DATA LISTING:

##############################

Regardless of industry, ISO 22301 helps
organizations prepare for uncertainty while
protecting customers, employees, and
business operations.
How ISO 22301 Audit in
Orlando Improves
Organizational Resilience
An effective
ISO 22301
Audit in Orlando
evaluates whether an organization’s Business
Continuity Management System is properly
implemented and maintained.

##############################

DIRECTIONS FOR THIS TASK:
Your task is to transcribe exactly the lines from the one with "How ISO 22301 Audit in" through the end of the data, both included, and nothing besides.

WRITTEN REPLY:
How ISO 22301 Audit in
Orlando Improves
Organizational Resilience
An effective
ISO 22301
Audit in Orlando
evaluates whether an organization’s Business
Continuity Management System is properly
implemented and maintained.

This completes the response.